■ Instruction ■
Copy every line of text in the items below word for word, and leave the pictures out of your answer.
── Material to process
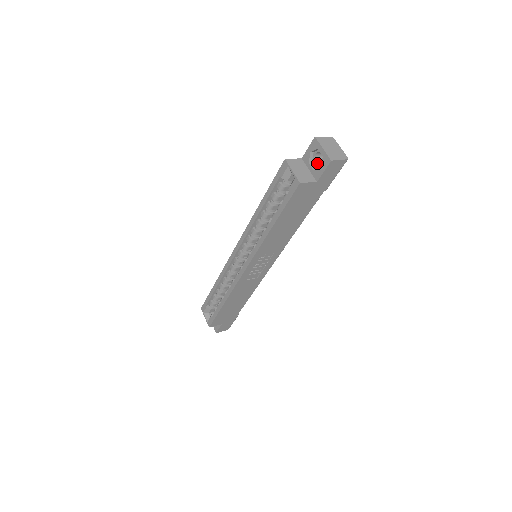
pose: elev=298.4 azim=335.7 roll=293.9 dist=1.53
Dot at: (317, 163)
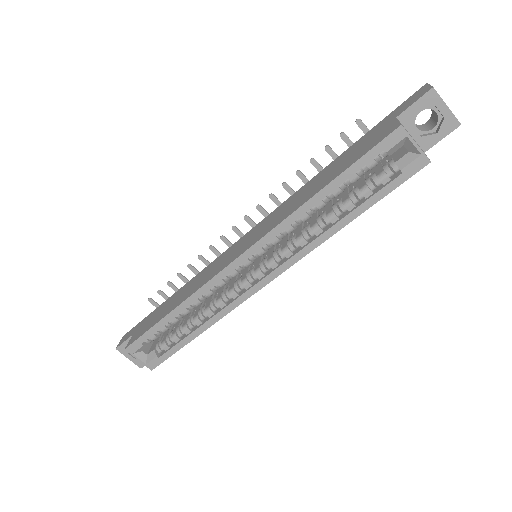
Dot at: (414, 123)
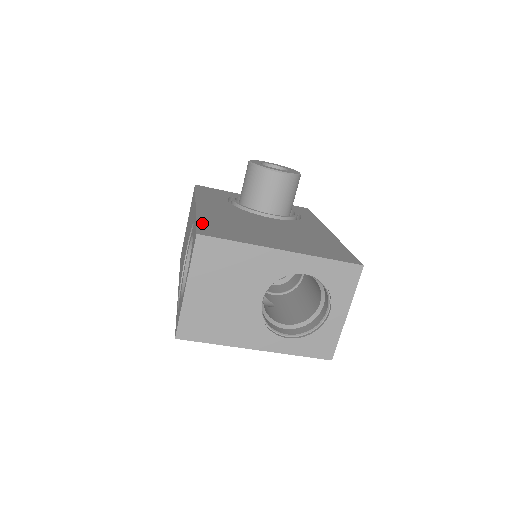
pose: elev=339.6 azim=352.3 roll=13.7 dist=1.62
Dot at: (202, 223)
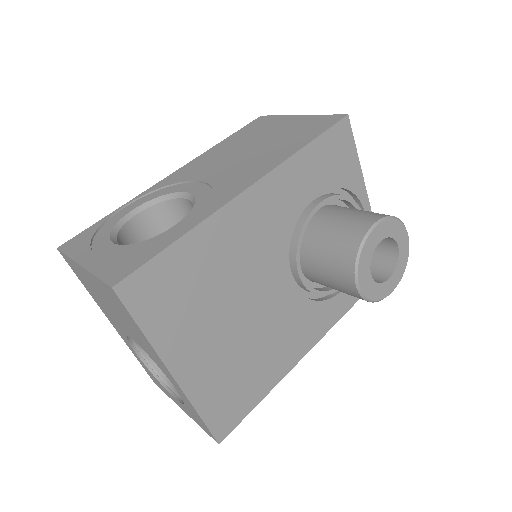
Dot at: (167, 258)
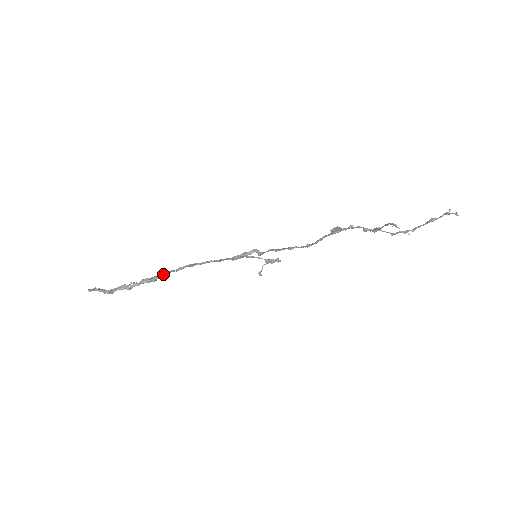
────
■ Correct answer ■
pose: elev=298.4 azim=335.7 roll=293.9 dist=1.53
Dot at: (317, 163)
Dot at: (414, 123)
pose: elev=339.6 azim=352.3 roll=13.7 dist=1.62
Dot at: (202, 223)
Dot at: (167, 258)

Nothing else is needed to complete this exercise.